$n$ vectors are on the plane. We can move each vector forward and backeard on the line that the vector is on it. If there are 2 vectors that their endpoints concide we can omit them and replace them with their sum (If their sum is nonzero). Suppose with these operations with 2 different method we reach to a vector. Prove that these vectors are on a common line
Problem
Source: Iran 2005
Tags: vector, geometry proposed, geometry
02.09.2005 00:54
Hello, You should clarify your wording.
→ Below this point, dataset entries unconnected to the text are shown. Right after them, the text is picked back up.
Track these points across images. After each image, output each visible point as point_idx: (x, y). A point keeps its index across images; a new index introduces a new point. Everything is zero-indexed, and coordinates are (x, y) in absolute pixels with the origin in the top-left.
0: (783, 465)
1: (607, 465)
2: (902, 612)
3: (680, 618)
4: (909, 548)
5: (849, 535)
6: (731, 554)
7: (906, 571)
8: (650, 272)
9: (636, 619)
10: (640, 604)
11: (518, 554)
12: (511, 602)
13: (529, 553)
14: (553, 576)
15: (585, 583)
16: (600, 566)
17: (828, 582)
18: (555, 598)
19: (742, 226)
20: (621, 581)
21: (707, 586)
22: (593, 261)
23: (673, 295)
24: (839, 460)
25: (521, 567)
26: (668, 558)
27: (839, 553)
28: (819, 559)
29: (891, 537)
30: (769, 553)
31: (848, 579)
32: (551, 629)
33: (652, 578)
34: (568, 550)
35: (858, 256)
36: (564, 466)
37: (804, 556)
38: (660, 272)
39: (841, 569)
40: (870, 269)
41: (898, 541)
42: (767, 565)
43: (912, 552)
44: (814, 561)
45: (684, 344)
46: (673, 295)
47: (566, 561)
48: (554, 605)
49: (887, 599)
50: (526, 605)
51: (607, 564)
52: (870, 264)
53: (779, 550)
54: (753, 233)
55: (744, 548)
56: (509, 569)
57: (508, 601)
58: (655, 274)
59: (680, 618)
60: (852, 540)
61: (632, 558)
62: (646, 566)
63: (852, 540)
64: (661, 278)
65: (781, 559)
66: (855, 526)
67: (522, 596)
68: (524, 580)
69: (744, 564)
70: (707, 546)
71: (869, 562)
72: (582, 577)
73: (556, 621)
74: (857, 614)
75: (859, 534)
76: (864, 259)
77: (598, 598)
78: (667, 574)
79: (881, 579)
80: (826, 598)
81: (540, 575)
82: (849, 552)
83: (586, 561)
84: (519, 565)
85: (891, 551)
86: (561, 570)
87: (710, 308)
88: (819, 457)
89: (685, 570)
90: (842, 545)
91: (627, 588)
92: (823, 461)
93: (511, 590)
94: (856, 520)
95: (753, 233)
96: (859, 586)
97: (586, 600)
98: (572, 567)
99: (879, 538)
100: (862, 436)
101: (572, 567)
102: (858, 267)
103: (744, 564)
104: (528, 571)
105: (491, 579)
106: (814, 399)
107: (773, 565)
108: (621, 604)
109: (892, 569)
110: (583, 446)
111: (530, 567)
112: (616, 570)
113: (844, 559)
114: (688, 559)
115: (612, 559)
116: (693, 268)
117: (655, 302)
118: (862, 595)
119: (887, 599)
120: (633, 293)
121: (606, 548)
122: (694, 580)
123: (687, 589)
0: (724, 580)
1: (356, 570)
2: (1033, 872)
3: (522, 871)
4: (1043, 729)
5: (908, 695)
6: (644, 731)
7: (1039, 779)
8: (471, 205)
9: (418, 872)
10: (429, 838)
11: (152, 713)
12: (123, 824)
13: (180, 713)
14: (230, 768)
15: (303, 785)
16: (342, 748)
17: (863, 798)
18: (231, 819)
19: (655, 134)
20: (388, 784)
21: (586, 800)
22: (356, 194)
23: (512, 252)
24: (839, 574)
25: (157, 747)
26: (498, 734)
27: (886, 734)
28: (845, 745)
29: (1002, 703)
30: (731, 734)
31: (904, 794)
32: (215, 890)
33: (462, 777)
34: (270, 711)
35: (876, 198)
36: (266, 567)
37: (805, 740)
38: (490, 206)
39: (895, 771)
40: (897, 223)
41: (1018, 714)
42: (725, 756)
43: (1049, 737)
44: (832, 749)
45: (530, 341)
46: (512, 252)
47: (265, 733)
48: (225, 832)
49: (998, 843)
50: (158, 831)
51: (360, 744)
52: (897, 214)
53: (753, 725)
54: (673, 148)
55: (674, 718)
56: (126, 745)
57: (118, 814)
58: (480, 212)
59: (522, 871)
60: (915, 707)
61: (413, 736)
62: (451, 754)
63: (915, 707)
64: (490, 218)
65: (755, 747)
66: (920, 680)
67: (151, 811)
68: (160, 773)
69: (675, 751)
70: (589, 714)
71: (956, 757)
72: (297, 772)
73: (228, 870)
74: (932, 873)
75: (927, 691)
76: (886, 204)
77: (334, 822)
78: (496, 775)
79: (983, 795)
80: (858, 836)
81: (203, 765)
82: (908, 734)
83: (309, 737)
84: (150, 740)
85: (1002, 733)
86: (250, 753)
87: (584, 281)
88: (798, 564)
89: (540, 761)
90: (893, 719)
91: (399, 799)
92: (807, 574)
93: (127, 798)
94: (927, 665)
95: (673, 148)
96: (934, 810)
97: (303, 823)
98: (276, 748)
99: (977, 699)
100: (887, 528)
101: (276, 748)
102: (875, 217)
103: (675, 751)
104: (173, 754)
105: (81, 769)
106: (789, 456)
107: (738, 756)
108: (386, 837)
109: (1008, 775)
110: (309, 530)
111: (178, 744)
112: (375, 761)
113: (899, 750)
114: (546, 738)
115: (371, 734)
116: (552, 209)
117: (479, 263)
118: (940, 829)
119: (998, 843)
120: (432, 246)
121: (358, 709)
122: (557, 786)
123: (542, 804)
What do you mean by "if their sum is not zero" ? Do you mean that we then keep the two initial vectors or we just eliminate them without replacing them by their sum (which is just one point) ? Also can you please define what you call two "different" methods ? Thanks, -- Julien Santini
03.09.2005 17:48
We have some allowed operations in each operation we can add two vectors that their sum is not zero vector (with problem conditions); And we can move a vector on a line that it's on it. You see we can do these allowed operations in many methods to reach to a single vector. You must prove that all these vectors are on the same line I wonder why you don't understand what I said. I think everything is clear!!
06.09.2018 19:18
Omid Hatami wrote: I wonder why you don't understand what I said. I think everything is clear!! The grammar, for starters.
07.09.2018 07:02
I think this problem reduce to showing the operation become associative (eg. $n=3$), and this we can represent as a triangle geometry problem. After associativity then rest is simple
17.08.2020 17:57
The sum of the vectors is invariant. Right??? Or I'm wrong?